**What the task asks:**
Render the text of each item in the data below as a JSON list of strings, with one string per line and no blank lines.
--------------------------------
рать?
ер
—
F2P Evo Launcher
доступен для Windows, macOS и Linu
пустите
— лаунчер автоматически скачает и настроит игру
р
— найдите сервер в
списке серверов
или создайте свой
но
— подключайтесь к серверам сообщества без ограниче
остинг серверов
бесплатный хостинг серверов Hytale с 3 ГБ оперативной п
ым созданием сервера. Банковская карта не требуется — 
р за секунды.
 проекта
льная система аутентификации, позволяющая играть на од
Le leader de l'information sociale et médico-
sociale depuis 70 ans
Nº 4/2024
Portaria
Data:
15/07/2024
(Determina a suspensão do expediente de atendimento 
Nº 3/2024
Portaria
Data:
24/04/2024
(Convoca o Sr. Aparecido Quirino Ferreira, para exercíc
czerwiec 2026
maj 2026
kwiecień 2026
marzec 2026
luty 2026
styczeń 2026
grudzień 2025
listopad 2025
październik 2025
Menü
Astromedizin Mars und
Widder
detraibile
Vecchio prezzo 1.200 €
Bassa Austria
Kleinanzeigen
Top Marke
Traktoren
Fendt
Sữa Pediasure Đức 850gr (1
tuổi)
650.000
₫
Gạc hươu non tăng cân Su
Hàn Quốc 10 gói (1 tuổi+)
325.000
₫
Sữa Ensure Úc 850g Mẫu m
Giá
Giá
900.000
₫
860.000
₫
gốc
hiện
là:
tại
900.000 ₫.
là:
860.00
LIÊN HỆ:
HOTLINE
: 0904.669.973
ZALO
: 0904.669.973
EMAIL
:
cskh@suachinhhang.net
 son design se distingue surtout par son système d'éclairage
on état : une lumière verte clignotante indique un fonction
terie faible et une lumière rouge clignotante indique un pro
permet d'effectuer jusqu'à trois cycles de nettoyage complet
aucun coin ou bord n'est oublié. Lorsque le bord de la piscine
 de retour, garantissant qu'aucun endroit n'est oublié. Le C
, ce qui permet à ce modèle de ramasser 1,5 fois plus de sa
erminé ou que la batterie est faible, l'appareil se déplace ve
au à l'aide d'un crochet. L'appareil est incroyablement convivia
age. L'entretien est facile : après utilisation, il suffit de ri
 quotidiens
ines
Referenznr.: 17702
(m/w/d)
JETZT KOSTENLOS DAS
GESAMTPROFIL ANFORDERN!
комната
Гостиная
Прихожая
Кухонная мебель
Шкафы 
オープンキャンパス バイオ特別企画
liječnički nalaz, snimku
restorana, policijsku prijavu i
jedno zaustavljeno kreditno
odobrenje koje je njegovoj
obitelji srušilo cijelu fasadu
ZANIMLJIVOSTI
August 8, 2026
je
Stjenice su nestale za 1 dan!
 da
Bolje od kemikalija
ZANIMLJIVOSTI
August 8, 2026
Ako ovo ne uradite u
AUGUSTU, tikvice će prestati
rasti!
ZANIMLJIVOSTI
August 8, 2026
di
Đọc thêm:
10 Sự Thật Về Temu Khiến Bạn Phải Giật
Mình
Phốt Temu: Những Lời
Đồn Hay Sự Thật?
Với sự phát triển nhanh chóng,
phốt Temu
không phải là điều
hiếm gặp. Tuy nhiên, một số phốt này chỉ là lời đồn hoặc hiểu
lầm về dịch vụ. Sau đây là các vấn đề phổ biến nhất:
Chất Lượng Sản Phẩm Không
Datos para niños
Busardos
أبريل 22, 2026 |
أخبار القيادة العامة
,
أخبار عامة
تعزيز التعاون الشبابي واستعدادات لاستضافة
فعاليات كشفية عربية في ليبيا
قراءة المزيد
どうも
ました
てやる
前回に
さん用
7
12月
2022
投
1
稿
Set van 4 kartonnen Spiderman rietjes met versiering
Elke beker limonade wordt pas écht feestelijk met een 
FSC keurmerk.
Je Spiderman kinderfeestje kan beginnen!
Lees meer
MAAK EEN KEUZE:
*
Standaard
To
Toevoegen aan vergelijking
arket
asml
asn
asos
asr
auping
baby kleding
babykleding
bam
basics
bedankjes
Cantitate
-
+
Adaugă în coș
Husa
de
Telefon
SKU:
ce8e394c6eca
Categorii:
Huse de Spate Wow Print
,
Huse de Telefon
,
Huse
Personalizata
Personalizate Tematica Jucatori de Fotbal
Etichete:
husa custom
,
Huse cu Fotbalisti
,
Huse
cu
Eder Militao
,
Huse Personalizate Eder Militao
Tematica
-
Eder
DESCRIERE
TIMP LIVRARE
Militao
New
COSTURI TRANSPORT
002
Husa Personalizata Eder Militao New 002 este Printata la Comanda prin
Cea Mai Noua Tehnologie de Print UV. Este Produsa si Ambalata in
--------------------------------
**Solution to this problem:**
[
  "рать?",
  "ер",
  "—",
  "F2P Evo Launcher",
  "доступен для Windows, macOS и Linu",
  "пустите",
  "— лаунчер автоматически скачает и настроит игру",
  "р",
  "— найдите сервер в",
  "списке серверов",
  "или создайте свой",
  "но",
  "— подключайтесь к серверам сообщества без ограниче",
  "остинг серверов",
  "бесплатный хостинг серверов Hytale с 3 ГБ оперативной п",
  "ым созданием сервера. Банковская карта не требуется — ",
  "р за секунды.",
  " проекта",
  "льная система аутентификации, позволяющая играть на од",
  "Le leader de l'information sociale et médico-",
  "sociale depuis 70 ans",
  "Nº 4/2024",
  "Portaria",
  "Data:",
  "15/07/2024",
  "(Determina a suspensão do expediente de atendimento ",
  "Nº 3/2024",
  "Portaria",
  "Data:",
  "24/04/2024",
  "(Convoca o Sr. Aparecido Quirino Ferreira, para exercíc",
  "czerwiec 2026",
  "maj 2026",
  "kwiecień 2026",
  "marzec 2026",
  "luty 2026",
  "styczeń 2026",
  "grudzień 2025",
  "listopad 2025",
  "październik 2025",
  "Menü",
  "Astromedizin Mars und",
  "Widder",
  "detraibile",
  "Vecchio prezzo 1.200 €",
  "Bassa Austria",
  "Kleinanzeigen",
  "Top Marke",
  "Traktoren",
  "Fendt",
  "Sữa Pediasure Đức 850gr (1",
  "tuổi)",
  "650.000",
  "₫",
  "Gạc hươu non tăng cân Su",
  "Hàn Quốc 10 gói (1 tuổi+)",
  "325.000",
  "₫",
  "Sữa Ensure Úc 850g Mẫu m",
  "Giá",
  "Giá",
  "900.000",
  "₫",
  "860.000",
  "₫",
  "gốc",
  "hiện",
  "là:",
  "tại",
  "900.000 ₫.",
  "là:",
  "860.00",
  "LIÊN HỆ:",
  "HOTLINE",
  ": 0904.669.973",
  "ZALO",
  ": 0904.669.973",
  "EMAIL",
  ":",
  "cskh@suachinhhang.net",
  " son design se distingue surtout par son système d'éclairage",
  "on état : une lumière verte clignotante indique un fonction",
  "terie faible et une lumière rouge clignotante indique un pro",
  "permet d'effectuer jusqu'à trois cycles de nettoyage complet",
  "aucun coin ou bord n'est oublié. Lorsque le bord de la piscine",
  " de retour, garantissant qu'aucun endroit n'est oublié. Le C",
  ", ce qui permet à ce modèle de ramasser 1,5 fois plus de sa",
  "erminé ou que la batterie est faible, l'appareil se déplace ve",
  "au à l'aide d'un crochet. L'appareil est incroyablement convivia",
  "age. L'entretien est facile : après utilisation, il suffit de ri",
  " quotidiens",
  "ines",
  "Referenznr.: 17702",
  "(m/w/d)",
  "JETZT KOSTENLOS DAS",
  "GESAMTPROFIL ANFORDERN!",
  "комната",
  "Гостиная",
  "Прихожая",
  "Кухонная мебель",
  "Шкафы ",
  "オープンキャンパス バイオ特別企画",
  "liječnički nalaz, snimku",
  "restorana, policijsku prijavu i",
  "jedno zaustavljeno kreditno",
  "odobrenje koje je njegovoj",
  "obitelji srušilo cijelu fasadu",
  "ZANIMLJIVOSTI",
  "August 8, 2026",
  "je",
  "Stjenice su nestale za 1 dan!",
  " da",
  "Bolje od kemikalija",
  "ZANIMLJIVOSTI",
  "August 8, 2026",
  "Ako ovo ne uradite u",
  "AUGUSTU, tikvice će prestati",
  "rasti!",
  "ZANIMLJIVOSTI",
  "August 8, 2026",
  "di",
  "Đọc thêm:",
  "10 Sự Thật Về Temu Khiến Bạn Phải Giật",
  "Mình",
  "Phốt Temu: Những Lời",
  "Đồn Hay Sự Thật?",
  "Với sự phát triển nhanh chóng,",
  "phốt Temu",
  "không phải là điều",
  "hiếm gặp. Tuy nhiên, một số phốt này chỉ là lời đồn hoặc hiểu",
  "lầm về dịch vụ. Sau đây là các vấn đề phổ biến nhất:",
  "Chất Lượng Sản Phẩm Không",
  "Datos para niños",
  "Busardos",
  "أبريل 22, 2026 |",
  "أخبار القيادة العامة",
  ",",
  "أخبار عامة",
  "تعزيز التعاون الشبابي واستعدادات لاستضافة",
  "فعاليات كشفية عربية في ليبيا",
  "قراءة المزيد",
  "どうも",
  "ました",
  "てやる",
  "前回に",
  "さん用",
  "7",
  "12月",
  "2022",
  "投",
  "1",
  "稿",
  "Set van 4 kartonnen Spiderman rietjes met versiering",
  "Elke beker limonade wordt pas écht feestelijk met een ",
  "FSC keurmerk.",
  "Je Spiderman kinderfeestje kan beginnen!",
  "Lees meer",
  "MAAK EEN KEUZE:",
  "*",
  "Standaard",
  "To",
  "Toevoegen aan vergelijking",
  "arket",
  "asml",
  "asn",
  "asos",
  "asr",
  "auping",
  "baby kleding",
  "babykleding",
  "bam",
  "basics",
  "bedankjes",
  "Cantitate",
  "-",
  "+",
  "Adaugă în coș",
  "Husa",
  "de",
  "Telefon",
  "SKU:",
  "ce8e394c6eca",
  "Categorii:",
  "Huse de Spate Wow Print",
  ",",
  "Huse de Telefon",
  ",",
  "Huse",
  "Personalizata",
  "Personalizate Tematica Jucatori de Fotbal",
  "Etichete:",
  "husa custom",
  ",",
  "Huse cu Fotbalisti",
  ",",
  "Huse",
  "cu",
  "Eder Militao",
  ",",
  "Huse Personalizate Eder Militao",
  "Tematica",
  "-",
  "Eder",
  "DESCRIERE",
  "TIMP LIVRARE",
  "Militao",
  "New",
  "COSTURI TRANSPORT",
  "002",
  "Husa Personalizata Eder Militao New 002 este Printata la Comanda prin",
  "Cea Mai Noua Tehnologie de Print UV. Este Produsa si Ambalata in"
]